Pissing on Faces and Pretending it’s Rain
Some of this restoration actually took place during an Enginering on-site. Myself and the one other SRE person left on the team worked during the entire on-site when we were supposed to be having fun; we dug into logs, poured over services, and attempted to baby things back to life one by one.
Then it was Friday. What happened that Friday? AWS released Serverless RDS and somehow, our RDS cluster got completely corrupted. No health checks failed, no alarms went off; pure, silent, deadly corruption. I had two options: try to fix the database, or restore it from a snapshot. Normally, this doesn’t matter; however, this database was years old, it was ancient, it was one of the first things ever setup.
And restoring from a snapshot means changing the ARN. But that ARN? It was a string that was hardcoded into almost every piece of infrastructure. Changing that ARN would take days of pleading with the gods of chaos. So naturally I tried really fuckin hard to not need to; unfortunately, I lost that battle.
Monday, 8am PST, I restored the database from a snapshot.
Monday, 9am PST, people start disappearing from slack.
Monday, 9:30am PST, calendar appointments with HR, the CTO, and CEO, start popping up on calendars of engineers.
Monday, 10:00am PST, people are posting titanic gifs in chats, frantically sending each other email addresses and phone numbers.
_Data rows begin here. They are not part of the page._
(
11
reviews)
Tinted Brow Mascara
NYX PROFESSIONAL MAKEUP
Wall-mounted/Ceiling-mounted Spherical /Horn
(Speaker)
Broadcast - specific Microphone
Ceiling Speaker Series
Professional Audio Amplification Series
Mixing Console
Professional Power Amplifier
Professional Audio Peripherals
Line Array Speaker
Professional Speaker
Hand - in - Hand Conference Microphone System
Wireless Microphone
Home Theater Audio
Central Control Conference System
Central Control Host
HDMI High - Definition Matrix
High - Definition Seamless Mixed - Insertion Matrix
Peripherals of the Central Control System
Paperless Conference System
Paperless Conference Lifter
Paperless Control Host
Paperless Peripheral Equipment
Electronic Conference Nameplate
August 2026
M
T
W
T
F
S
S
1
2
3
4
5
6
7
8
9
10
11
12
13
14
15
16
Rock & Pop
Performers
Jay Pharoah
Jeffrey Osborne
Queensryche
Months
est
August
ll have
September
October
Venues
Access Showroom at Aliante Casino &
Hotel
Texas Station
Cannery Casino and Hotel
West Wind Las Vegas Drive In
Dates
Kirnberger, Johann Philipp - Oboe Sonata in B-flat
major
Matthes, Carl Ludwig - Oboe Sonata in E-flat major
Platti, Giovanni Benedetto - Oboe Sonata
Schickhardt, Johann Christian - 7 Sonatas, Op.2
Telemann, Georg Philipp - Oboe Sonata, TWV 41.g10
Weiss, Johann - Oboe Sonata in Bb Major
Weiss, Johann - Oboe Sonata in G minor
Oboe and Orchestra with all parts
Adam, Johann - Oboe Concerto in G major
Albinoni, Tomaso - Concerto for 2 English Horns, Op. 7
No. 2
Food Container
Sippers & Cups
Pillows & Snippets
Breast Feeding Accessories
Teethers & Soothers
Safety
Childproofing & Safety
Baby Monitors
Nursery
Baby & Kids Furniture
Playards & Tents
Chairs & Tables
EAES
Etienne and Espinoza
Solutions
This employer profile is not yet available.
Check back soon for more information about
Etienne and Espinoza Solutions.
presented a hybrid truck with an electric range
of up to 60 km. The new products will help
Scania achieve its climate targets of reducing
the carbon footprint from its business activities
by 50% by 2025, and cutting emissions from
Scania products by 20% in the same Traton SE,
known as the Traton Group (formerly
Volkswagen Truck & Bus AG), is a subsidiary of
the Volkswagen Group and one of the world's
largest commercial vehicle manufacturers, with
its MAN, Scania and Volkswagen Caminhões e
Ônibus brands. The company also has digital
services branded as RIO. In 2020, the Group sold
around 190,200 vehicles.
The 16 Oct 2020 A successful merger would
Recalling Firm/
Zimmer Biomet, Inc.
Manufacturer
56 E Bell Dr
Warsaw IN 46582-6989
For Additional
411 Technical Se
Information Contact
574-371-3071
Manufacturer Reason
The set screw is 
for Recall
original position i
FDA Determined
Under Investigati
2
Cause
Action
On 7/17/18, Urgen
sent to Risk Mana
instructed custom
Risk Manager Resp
Monday, 10:30am PST, we figure out that about 90-95% of the engineering org is going to be laid off.
Monday, 11am PST, I have a meeting with HR and cheerfully explain that they’re now spending $10k a month in idle CI machines, and $6k a month for an RDS instance that isn’t connected to anything. I helpfully offer that they can call me or The Expert if they need help with repairing the current dumpster fire in the future, and say that we would be more than happy to give our consulting rates if asked.
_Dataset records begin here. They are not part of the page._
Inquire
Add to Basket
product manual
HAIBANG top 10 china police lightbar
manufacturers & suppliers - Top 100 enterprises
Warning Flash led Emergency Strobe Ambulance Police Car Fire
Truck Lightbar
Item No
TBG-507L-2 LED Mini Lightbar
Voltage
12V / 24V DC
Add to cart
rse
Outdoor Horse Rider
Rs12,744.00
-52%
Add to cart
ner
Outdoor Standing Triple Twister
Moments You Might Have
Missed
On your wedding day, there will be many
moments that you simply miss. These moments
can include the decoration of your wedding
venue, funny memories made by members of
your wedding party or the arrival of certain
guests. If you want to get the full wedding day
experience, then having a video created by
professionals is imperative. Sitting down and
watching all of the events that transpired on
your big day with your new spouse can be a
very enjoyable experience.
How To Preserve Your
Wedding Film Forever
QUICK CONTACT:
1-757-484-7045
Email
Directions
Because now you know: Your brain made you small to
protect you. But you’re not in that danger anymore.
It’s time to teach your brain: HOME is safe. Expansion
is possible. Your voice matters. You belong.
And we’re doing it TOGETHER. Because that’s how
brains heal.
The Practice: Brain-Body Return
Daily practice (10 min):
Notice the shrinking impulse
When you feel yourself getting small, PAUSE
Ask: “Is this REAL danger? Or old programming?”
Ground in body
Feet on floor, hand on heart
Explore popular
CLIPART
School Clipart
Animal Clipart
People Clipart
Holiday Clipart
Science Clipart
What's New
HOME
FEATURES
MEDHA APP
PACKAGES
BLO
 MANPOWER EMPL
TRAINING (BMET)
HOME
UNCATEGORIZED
Monday, 12:00pm PST, my work laptops are wiped remotely.
The Wailing of Cassandra
Now, fuck-ups happen, incidents happen, that’s fine. Why is this one the Mother of All Outages, for me? I don’t even know; I suppose it’s because the whole thing felt so fucking pointless. The whole damned thing, from beginning to end. Pointless. And to lay off everyone with the system broken beyond repair? To assume that you can keep on limping, wasting slowly away while clinging to the dying embers of a celestial god for eternity? I, to this day, have never understood the decisions that were made; there were many, but this was by far the least understandable.
It just kills me because I saw this coming. I actually made bets with The Expert about how long it would take for this to happen after he left. We guessed 2 weeks to 2 months (we were right). We both underestimated the severity, though. By a lot
But we knew it was coming.
The other thing is that the entire thing could’ve been avoided had we been given time to move our vault over to the managed enterprise vault license.
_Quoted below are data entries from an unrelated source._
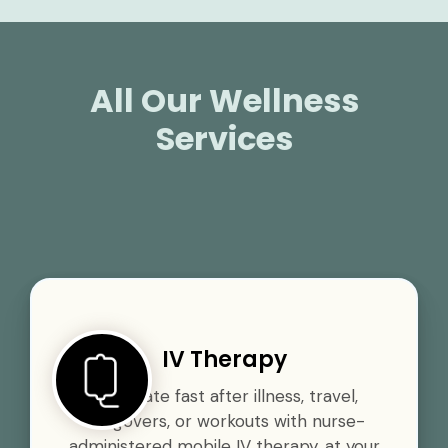
All Our Wellness
Services
IV Therapy
Rehydrate fast after illness, travel,
hangovers, or workouts with nurse-
administered mobile IV therapy, at your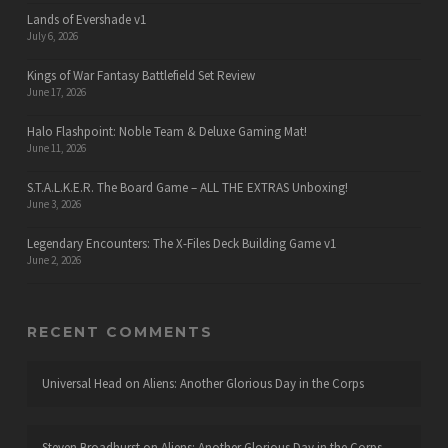
Lands of Evershade v1
July 6, 2026
Kings of War Fantasy Battlefield Set Review
June 17, 2026
Halo Flashpoint: Noble Team & Deluxe Gaming Mat!
June 11, 2026
S.T.A.L.K.E.R. The Board Game – ALL THE EXTRAS Unboxing!
June 3, 2026
Legendary Encounters: The X-Files Deck Building Game v1
June 2, 2026
RECENT COMMENTS
Universal Head
on
Aliens: Another Glorious Day in the Corps
Steven Broadhurst
on
Aliens: Another Glorious Day in the Corps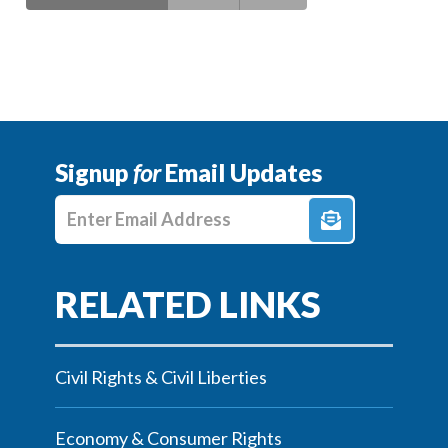
Signup
for
Email Updates
Enter E-mail Address
Civil Rights & Civil Liberties
Economy & Consumer Rights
The company severely downsized the engineering org later. And, from back-channel news, I discovered that almost every engineer that made the cut left soon after.
The observability stack? Still not working.
But also so is nothing else.
A month or two after that, they re-hired The Expert to bring the system back up; the consultant fees he charged were nearly the same as his original salary, but for 10% of the hours. Once he did that and documented it, the company apparently had planned to migrate the system to Kubernetes so that external consultants could maintain it. As far as I know, this was never completed.
To this day, The Expert occasionally consults for them here and there, reaping the ghosts of horrors past.
No one really seemed to do the math and realize that this cost the company more than what they saved by laying off 90% of their engineers. Having never once learned their lessons, they weren’t about to start now, I suppose.